Seduced by Madness: The Diane Borchardt Story is a 1996 American television miniseries directed by John Patterson and starring Ann-Margret, Peter Coyote, Leslie Hope, Christian Campbell, Hedy Burress, Tobey Maguire, and Freddy Rodríguez. Based roughly on real-life events, the film recounts the story of Wisconsin teacher Diane Borchardt, who hired teen students first to spy on her cheating husband and later to kill him. The film begins with the murder then traces in flashback the events leading up to it, followed by the subsequent police investigation leading to arrests and eventual murder convictions of both Borchardt and the teens.

==Plot==
In the film, the story begins with three teenage boys breaking into the house of Ruben Borchardt with the intention of killing him for payment. The film then jumps back seven months earlier to the fall of 1993. Ruben's wife, Diane, is portrayed as mentally unstable and abusive towards Ruben and their children. Ruben meets Claire, a woman he develops feelings for, and they begin an affair. They contemplate leaving their spouses to be together.

Ruben decides to divorce Diane and gain custody of their children, which angers Diane. She manipulates her students, including Doug, to carry out her plan to kill Ruben. Diane bribes Doug with money and jewelry to carry out the murder. Doug recruits his friends Josh and Mike to help him. Diane continues to harass Claire and threatens her life.

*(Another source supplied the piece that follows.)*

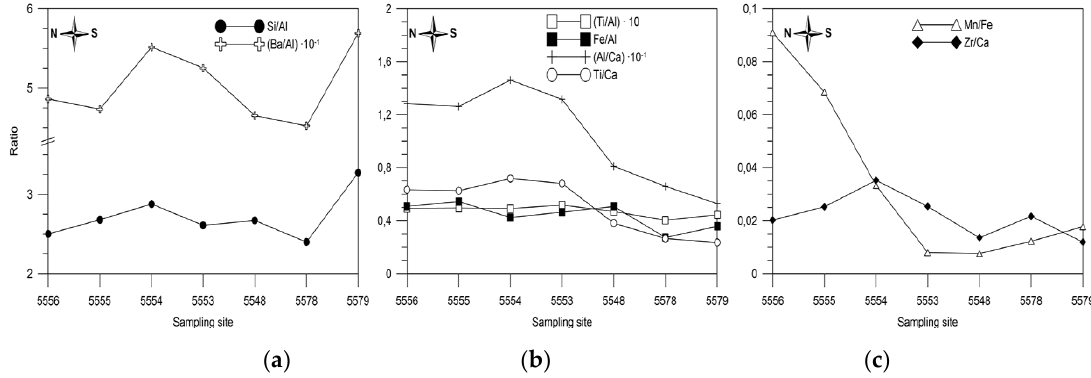
Figure 16. Variation of elemental ratios in surface sediments at the Kola Transect along the 32.400° E, the Barents Sea: ( a ) Si/Fe, Ba/Al; ( b ) Ti/Al, Fe/Al, Al/Ca, Ti/Ca; and, ( c ) Mn/Fe, Zr/Ca.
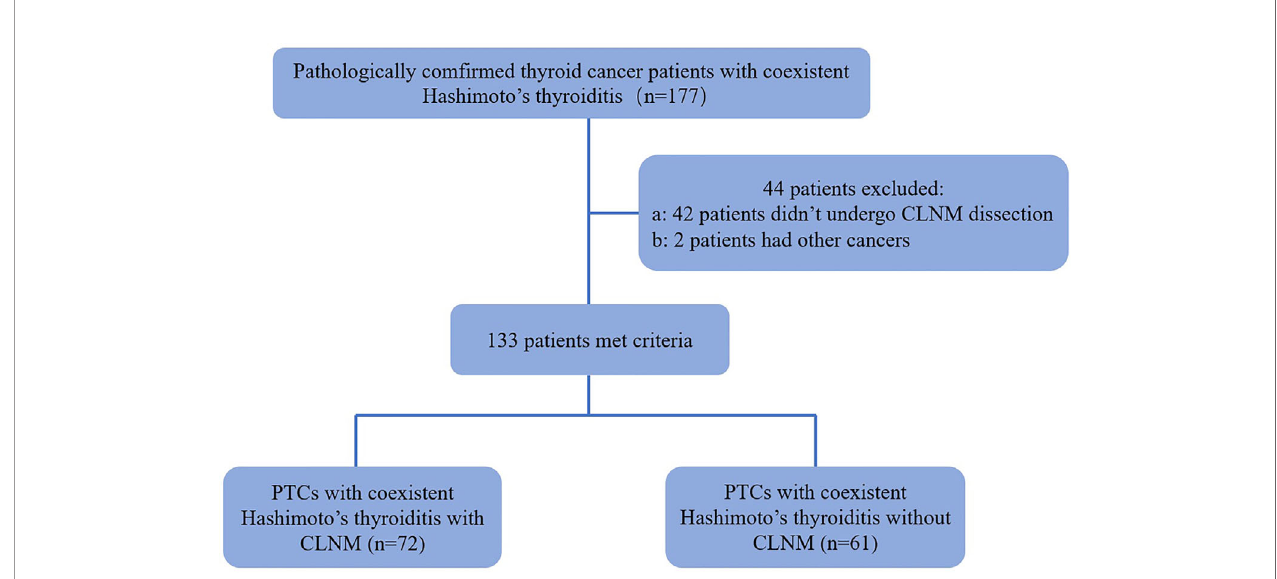
FIGURE 1 | Flowchart for the selection of thyroid cancer patients. PTC, papillary thyroid carcinoma; CLNM, Central Lymph Node Metastasis.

Diane physically abuses Ruben and falsely accuses him of hitting her. They separate temporarily, and Diane plans to carry out the murder while she is away from the house on Easter Sunday. On that day, Doug and his friends break into Ruben's house, shoot him with a shotgun, and flee the scene. Ruben's son Chuck discovers his father bleeding and calls for help. Ruben dies in the hospital.

The police investigation begins, and they suspect Diane's involvement. They discover the photographs of Ruben and Claire together and question the boys who took the pictures. Doug struggles to get the money promised by Diane and eventually confesses his involvement to the police. Mike and Shannon are also arrested. Diane tries to conceal her guilt but is eventually arrested as well.

During the trials, Doug and Mike are charged with first-degree murder, Josh pleads guilty and testifies against the others, and Shannon is charged with perjury. Diane is found guilty of first-degree intentional homicide and breaks down in court. The Borchardt family, along with Brook's husband and newborn son, visit Ruben's grave and reflect on his life.

==Production==
Ulysses S. Grant High School in Los Angeles, California was used as the filming location for the external scenes at the high school where Diane Borchardt teaches.

During production, the names of several individuals involved in the case were deliberately changed for their purposes and those of the film.